Why renewables are a massive market disruptor

The implications of this market transformation across the energy industry are significant. For the first time in the history of clean energy development, demand now outstrips supply, by a lot. Differentiation, and therefore, success, in the market will require access to the production of clean technologies that have yet to be scaled. The winners of the energy transition will be those companies and investors willing to take on the risk of scaling these new technologies. 

The energy industry is on the cusp of a transformation the likes of which the economy hasn’t experienced since the Industrial Revolution. While the past decade has been characterised by steady progress towards clean power generation and vehicle electrification, the combination of a series of new economic realities including an emergent corporate consensus, new and significant regulatory and market creation mechanisms, supply chain disruptions, and growing energy needs of the existing industrial landscape threaten to fundamentally shift the nature of competition in the industry and accelerate innovation in a way heretofore unseen. 

The Inflation Reduction Act (IRA) projects to unlock more than $300 billion in federal spending by 2030, a number that is tiny compared to the $3.5 trillion in private sector capital that it will mobilize across decarbonisation pathways. Simultaneously, corporate commitments to decarbonizing have increased from 23% of Fortune 500 companies in 2019 to over 66% in 2023. The IRA and increasing corporate commitments layer on top of the pre-existing market trend to electrify transportation.
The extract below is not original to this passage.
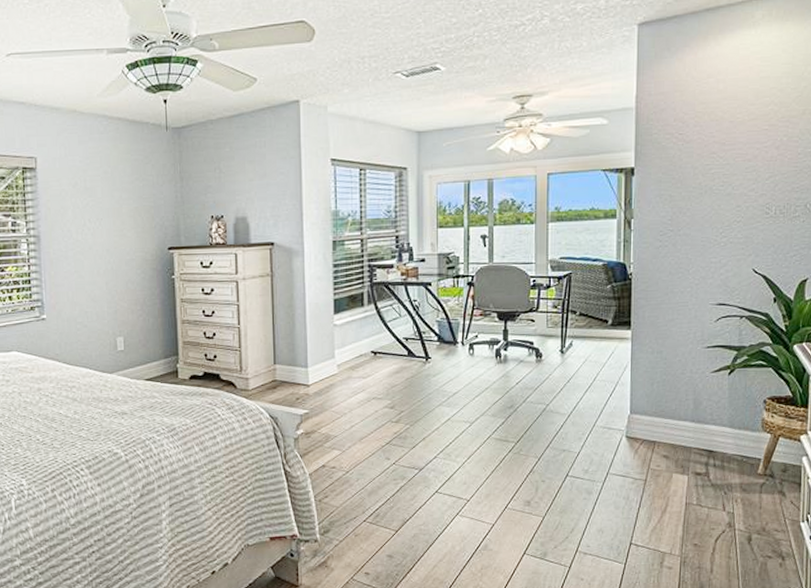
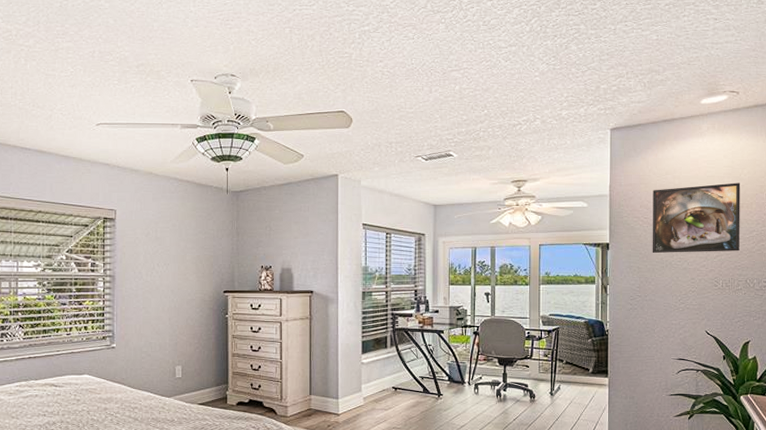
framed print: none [688,83,803,178] -> present [652,183,741,254]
Taken together with the increased incentives for electrification of other industrial processes, it is projected that the U.S. electrical grid will need to increase capacity by 4x to meet net zero requirements.

Together, these account for a demand shock to the energy industry that we haven’t seen in over a century: multiple exponential demand growth curves implanted atop one another. Historical examples of this are few and far between. Perhaps the most appropriate comparison is to the invention of chemical fertilizers at the beginning of the 20th century. As the world was running short on food supply, and with demand rapidly climbing, German chemists Fritz Haber and Carl Bosch invented a process for cheaply producing chemical fertilisers that expanded food supply for the growing world. Perhaps the impending boom is more like the demand for manufacturing capacity during World War II, which ignited industrial giants like the domestic Big-3 automotive behemoths GM, Ford, and Chrysler. 

The implications of this market transformation across the energy industry are significant. For the first time in the history of clean energy development, demand now outstrips supply, by a lot. Differentiation, and therefore, success, in the market will require access to the production of clean technologies that have yet to be scaled. The winners of the energy transition will be those companies and investors willing to take on the risk of scaling these new technologies. 

This creates a new clean energy paradigm: existing energy players will be required to compete on innovation. The survival of large firms will depend on their willingness and ability to productively collaborate and engage with upstart innovative firms. In a risk-averse, oligopolistic industry, conventional strategies built around waiting for technology to “be ready” are no longer tenable. 

While there are lots of upstart firms working to scale solutions today, those same firms will be supply-constrained by construction as they move through the scale-up process, likely through 2035, by which time most regulatory requirements and corporate commitments need to be accommodated. Critically, this limited supply of new technologies available is going to be provided to those firms that begin phased collaborations with startups today.

Advanced orders for manufacturing capacity through the end of the decade and into the 2030s, across clean power, electrification, industrial decarbonization, hydrogen, and carbon removal, are already being contracted today. Firms that do not productively engage with innovative new technologies today will not have access to those technologies on time horizons that enable them to hit 2035 targets.  

The implications of this new competitive environment are already visible in the market today. Corporate participation in venture capital investment of cleantech companies has risen 50% over the last five years and makes up a growing segment, greater than 60% of invested capital for these ventures. Alongside those equity investments, corporate players are engaging in multi-year technology development partnerships with high-growth, though early-stage cleantech ventures. Examples include Nabors’ collaboration with Quaise to develop advanced geothermal capabilities and National Grid’s partnership with VEIR to develop and deploy a novel transmission line technology. 

Across energy technology verticals, partnerships are being developed to deploy pilot projects for new technologies – subscale demonstrations of performance and economic validation. Head to an industry conference and energy majors are collectively patting themselves on the back for their engagement with startups through these pilot efforts. Yet still, pilots themselves are not the correct barometer of success. The signal of true partnership and the viability of both established firms hinges on whether those pilots convert to full-scale projects and the speed at which that takes place. This is a shibboleth moment for the industry in which the true colors, intents, capabilities, and forward-going prospects of established firms will be on display.

Meanwhile, the financial world is gearing up to allocate significant capital to deploy new technologies. Over the last year, the world’s largest funds have oriented toward the deployment of cleantech. KKR launched its first $7B climate focused fund; TPG Rise launched a $10B investment vehicle for the energy transition. Brookfield and Blackrock have made similarly aggressive commitments. This private capital adds fuel to the competitive landscape, supporting more nascent technology developers as they scale, and filling capital gaps that previously inhibited cleantech companies from approaching the scales necessary to compete with incumbent industrial players.

For the last century, the energy industry has been able to avoid common pitfalls of pure Schumpeterian creative destruction, with competition taking place at scale utilizing inexpensive cost of capital, and importantly, construction rigor. However, the nature of that competition is changing, and the seeds of creative destruction in the energy industry have now been sown, with the future of the industry hinging on firms’ ability to productively and collaboratively engage with young innovative firms. The winners will have the courage to move quickly to collaborate while leveraging their skills of deployment at scale to transform the energy economy.